Doctors, male and female, treat people inflicted with myriad health problems which they haven't personally experienced, and it doesn't necessarily affect their ability to solve those problems, so that can't be our criterion for choosing healthcare providers.
The issue here is the quality of care that can be given to patients, if empathy improves this quality of care (it does), and if this improvement in quality of care has any effect on optimal health outcomes (it does)
The impact of empathy on the quality of care is pretty much self-evident. If you can place yourself in a patient's shoes and understand their pain then you're more likely to make an effort to ameliorate that pain.
If you think the pain the patient is experiencing is negligible and they're exaggerating, then you're less likely to pay attention to it. An example is the documented racial bias in administering pain medication because it was assumed that black people had higher pain thresholds.
If we've established that empathy improves care, the next question is if it's innate (debateable), and if it can be developed (it can). How do we develop it?
By learning to put ourselves in other people's shoes, and trying to understand how their experiences shape their actions. Is it possible that going through similar experiences will increase your chances of empathising with a person's pain? Yes it is.
It isn't a guarantee though. Some times people make the mistake of extrapolating their reactions to certain experiences and expecting everyone else to react the same way. "if I didn't cry when this happened to me then why should you?" (this is how we get survival bias)

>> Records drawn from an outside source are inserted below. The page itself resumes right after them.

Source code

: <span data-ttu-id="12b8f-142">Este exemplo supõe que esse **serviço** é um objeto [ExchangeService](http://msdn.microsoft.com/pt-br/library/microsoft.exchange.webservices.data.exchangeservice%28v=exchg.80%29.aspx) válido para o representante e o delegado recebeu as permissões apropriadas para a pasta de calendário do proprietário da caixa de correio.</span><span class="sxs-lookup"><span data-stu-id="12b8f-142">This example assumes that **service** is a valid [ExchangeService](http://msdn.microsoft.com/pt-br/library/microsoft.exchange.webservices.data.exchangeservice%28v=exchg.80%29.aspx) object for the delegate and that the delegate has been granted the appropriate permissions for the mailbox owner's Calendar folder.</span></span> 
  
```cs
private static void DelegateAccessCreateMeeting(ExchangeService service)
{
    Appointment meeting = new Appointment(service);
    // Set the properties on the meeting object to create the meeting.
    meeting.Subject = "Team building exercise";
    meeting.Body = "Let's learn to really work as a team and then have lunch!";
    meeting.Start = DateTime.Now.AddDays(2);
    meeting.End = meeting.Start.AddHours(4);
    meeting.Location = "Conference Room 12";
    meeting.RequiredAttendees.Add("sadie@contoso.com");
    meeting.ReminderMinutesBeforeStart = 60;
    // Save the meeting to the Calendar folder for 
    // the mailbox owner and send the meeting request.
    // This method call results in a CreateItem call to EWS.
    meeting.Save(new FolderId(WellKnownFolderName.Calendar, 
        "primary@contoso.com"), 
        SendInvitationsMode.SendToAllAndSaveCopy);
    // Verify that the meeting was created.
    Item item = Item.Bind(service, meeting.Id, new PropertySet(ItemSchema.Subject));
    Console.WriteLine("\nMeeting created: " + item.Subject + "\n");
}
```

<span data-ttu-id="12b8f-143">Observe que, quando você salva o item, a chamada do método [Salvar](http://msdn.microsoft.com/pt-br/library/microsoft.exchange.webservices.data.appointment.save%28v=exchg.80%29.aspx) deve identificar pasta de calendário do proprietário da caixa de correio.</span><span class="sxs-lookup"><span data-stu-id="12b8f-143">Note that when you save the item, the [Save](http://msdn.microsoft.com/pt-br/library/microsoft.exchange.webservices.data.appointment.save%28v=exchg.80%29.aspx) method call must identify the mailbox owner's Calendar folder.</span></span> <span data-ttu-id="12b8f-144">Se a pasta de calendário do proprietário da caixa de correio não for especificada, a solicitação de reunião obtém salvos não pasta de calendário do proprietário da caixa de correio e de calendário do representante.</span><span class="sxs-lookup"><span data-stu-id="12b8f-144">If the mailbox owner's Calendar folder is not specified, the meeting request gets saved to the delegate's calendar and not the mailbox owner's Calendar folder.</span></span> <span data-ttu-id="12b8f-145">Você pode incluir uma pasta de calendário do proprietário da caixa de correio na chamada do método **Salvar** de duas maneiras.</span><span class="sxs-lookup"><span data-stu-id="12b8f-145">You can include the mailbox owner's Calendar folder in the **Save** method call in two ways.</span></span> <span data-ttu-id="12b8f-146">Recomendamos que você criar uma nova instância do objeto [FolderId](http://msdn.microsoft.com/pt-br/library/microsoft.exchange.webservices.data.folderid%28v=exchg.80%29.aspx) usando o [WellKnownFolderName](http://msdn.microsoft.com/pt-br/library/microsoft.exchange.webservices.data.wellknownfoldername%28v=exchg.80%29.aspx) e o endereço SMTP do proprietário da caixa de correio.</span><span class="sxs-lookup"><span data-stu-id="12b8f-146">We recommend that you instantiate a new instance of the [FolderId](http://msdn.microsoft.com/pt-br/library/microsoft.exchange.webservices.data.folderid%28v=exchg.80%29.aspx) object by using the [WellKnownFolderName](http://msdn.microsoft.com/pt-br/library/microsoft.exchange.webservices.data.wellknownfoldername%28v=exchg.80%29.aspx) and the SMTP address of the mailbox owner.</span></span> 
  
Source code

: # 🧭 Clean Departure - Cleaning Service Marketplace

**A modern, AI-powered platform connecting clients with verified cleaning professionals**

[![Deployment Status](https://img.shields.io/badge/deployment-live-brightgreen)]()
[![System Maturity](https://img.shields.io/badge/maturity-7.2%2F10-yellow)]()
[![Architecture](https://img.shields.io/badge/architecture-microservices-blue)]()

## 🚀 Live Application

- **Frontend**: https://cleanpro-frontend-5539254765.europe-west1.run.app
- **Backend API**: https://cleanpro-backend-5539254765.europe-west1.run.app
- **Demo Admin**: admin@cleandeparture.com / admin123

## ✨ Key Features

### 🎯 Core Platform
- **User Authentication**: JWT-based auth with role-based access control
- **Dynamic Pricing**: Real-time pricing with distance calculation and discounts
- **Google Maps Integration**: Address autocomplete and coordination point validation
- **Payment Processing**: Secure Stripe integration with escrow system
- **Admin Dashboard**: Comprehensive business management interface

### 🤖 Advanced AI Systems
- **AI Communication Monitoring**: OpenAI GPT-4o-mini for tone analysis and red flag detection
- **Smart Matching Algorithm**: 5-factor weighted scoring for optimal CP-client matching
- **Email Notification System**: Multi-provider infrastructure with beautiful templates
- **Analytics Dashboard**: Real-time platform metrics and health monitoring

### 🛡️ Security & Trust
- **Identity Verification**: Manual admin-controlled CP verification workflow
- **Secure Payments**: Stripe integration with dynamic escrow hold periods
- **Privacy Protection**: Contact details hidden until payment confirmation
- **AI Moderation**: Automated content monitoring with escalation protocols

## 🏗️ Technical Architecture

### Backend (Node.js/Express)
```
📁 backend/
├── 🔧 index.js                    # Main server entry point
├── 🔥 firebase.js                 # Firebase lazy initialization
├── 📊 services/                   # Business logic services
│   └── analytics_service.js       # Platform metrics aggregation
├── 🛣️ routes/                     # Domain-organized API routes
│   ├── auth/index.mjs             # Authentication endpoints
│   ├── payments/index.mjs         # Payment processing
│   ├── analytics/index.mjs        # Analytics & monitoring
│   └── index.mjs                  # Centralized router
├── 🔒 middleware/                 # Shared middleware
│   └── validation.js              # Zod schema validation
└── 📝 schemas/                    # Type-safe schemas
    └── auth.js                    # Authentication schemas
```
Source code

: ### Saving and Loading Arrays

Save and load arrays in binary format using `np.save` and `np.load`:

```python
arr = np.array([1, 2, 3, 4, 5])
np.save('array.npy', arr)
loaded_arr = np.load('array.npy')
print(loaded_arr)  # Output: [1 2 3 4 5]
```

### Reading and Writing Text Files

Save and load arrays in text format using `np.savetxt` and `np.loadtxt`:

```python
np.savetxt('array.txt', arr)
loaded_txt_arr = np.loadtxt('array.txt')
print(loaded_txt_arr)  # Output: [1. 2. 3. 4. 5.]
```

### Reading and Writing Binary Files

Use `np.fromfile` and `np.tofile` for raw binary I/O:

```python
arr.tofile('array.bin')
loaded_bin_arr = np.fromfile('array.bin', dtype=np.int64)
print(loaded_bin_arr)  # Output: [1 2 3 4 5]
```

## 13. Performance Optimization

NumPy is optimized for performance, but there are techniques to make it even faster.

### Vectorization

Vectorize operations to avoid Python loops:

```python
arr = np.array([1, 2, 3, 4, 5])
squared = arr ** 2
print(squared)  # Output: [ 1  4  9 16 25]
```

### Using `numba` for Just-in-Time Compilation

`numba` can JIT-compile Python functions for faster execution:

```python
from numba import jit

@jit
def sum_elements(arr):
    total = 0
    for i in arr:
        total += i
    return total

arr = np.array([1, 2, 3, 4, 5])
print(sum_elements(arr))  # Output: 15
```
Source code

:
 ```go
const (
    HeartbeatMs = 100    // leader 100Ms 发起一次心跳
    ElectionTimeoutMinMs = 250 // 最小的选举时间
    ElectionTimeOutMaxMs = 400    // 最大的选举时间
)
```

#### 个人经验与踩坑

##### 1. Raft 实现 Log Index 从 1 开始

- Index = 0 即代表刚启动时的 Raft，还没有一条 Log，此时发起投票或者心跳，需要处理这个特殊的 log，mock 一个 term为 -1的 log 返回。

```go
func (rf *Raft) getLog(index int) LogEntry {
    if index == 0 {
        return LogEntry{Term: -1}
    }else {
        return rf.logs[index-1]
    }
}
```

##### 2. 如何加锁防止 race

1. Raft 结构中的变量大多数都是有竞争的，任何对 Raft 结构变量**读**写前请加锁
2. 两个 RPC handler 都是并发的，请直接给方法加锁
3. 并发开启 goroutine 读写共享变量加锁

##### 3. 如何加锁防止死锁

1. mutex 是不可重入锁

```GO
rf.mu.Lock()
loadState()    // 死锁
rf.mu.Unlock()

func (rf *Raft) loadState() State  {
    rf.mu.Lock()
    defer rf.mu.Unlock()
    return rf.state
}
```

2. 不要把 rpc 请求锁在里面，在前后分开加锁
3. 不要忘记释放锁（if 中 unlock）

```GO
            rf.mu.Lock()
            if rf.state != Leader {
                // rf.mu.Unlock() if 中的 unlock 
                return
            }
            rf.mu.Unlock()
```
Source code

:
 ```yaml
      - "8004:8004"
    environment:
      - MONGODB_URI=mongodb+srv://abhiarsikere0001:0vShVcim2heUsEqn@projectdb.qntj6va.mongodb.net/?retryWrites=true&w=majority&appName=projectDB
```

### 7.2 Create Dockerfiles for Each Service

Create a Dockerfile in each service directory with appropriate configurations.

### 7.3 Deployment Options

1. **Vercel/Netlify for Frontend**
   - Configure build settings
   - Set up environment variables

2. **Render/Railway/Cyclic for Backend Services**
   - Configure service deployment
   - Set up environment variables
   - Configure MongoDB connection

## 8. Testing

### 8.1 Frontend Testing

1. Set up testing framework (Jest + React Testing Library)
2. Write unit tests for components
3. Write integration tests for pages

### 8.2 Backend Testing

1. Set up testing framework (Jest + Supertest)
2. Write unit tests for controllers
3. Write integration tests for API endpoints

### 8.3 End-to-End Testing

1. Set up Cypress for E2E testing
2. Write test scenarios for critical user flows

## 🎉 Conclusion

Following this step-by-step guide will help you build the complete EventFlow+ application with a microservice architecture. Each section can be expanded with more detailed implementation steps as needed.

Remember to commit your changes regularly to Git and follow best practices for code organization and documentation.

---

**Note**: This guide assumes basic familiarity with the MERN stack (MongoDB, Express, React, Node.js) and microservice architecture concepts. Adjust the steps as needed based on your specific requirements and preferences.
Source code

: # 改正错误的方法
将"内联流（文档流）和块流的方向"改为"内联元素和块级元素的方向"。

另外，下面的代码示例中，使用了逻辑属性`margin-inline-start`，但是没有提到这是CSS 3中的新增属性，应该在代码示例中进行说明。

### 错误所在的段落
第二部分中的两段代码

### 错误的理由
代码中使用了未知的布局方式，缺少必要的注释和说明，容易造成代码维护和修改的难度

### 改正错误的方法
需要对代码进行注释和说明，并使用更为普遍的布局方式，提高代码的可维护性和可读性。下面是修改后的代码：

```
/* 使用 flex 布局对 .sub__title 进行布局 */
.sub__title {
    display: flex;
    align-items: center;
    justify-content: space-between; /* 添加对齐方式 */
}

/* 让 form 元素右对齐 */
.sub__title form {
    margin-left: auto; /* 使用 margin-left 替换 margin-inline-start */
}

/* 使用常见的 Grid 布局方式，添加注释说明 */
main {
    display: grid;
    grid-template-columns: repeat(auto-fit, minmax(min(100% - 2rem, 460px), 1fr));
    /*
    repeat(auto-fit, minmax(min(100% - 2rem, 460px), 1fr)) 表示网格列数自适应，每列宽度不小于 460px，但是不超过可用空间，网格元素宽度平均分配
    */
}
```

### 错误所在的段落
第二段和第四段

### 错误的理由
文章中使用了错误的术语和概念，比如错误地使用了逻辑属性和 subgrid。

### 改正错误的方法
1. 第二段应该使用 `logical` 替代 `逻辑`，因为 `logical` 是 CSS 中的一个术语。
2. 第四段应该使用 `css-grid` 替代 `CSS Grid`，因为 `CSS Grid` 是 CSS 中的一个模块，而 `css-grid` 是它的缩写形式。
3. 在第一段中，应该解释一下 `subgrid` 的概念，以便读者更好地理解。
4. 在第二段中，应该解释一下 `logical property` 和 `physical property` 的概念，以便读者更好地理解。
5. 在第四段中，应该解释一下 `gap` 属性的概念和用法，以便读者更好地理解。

But pain is subjective, experienced differently by different people, there's no standard "painometer", which is why we ask patients to grade their pain on a scale of 1 to 10. All that matters is how much it is affecting them, and what can be done to relieve it.
How do we gain enough knowledge on an issue to enable us to speak on it with some authority? Either by experiencing it, or by studying and collating the experiences of enough people for us to able to identify patterns and draw general conclusions.
Arguments pitting personal experiences against learned expertise are counterproductive. Your personal experience makes you an authority on how it felt for you, which is valid, it doesn't make you an expert on the general human experience.
Learned expertise makes you an authority on general patterns, it doesn't make the individual experiences of the people you meet any less valid. And learned expertise doesn't automatically imbue you with empathy, especially if it isn't something you're taught to prioritise.
A lot of the medical knowledge we have today was initially discovered by doctors performing cruel experiments on helpless patients, surgeries without anesthesia. Their technical expertise didn't make them "good" doctors.
But a lack of adequate empathy isn't necessarily a result of cruelty, it might be a reflection of the living conditions we find ourselves in, and the pain and suffering we're expected to endure as a result. This is reflected in every part of Nigerian society, including healthcare
Nigerian doctors and nurses might not be as kind as their western counterparts because Nigeria itself is unkind, so empathy isn't emphasised as much as "tough love", because we've prioritised toughness as a coping mechanism to deal with Nigeria's cruelty.
Nigerian midwives are more likely to perform episiotomies because they received them too, we're less likely to give epidurals because labour pains are expected to be endured and the risk of a prolonged labour seems like an unnecessary trade-off.
With improving living conditions we should create systems where more emphasis is placed on empathy and alleviating suffering for everyone, instead of taking pain for granted and expecting people to accept it.
TL;DR: empathy improves outcomes, it can be learnt and applied without personal experience, and it doesn't automatically come with technical expertise. We need to emphasise it more in our training.
Also, it's disingenuous to invoke expertise in a bid to discount the personal experiences of the women telling their stories because most of the men talking aren't doctors, and have neither experiential authority nor learned expertise. Shut up.